**** Recorded data ****

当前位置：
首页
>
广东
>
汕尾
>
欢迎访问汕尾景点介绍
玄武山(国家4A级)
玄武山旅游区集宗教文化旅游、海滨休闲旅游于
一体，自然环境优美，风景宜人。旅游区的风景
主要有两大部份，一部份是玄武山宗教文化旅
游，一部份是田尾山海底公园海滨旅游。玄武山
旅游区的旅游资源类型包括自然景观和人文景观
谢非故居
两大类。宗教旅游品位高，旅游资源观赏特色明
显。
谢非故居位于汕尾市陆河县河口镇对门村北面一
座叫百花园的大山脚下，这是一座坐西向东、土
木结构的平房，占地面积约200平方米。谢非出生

****

> **Work instructions**:
Can you repeat the text of every item above, line for line, keeping each character and the line breaks unchanged?

> **Result for this task**:
当前位置：
首页
>
广东
>
汕尾
>
欢迎访问汕尾景点介绍
玄武山(国家4A级)
玄武山旅游区集宗教文化旅游、海滨休闲旅游于
一体，自然环境优美，风景宜人。旅游区的风景
主要有两大部份，一部份是玄武山宗教文化旅
游，一部份是田尾山海底公园海滨旅游。玄武山
旅游区的旅游资源类型包括自然景观和人文景观
谢非故居
两大类。宗教旅游品位高，旅游资源观赏特色明
显。
谢非故居位于汕尾市陆河县河口镇对门村北面一
座叫百花园的大山脚下，这是一座坐西向东、土
木结构的平房，占地面积约200平方米。谢非出生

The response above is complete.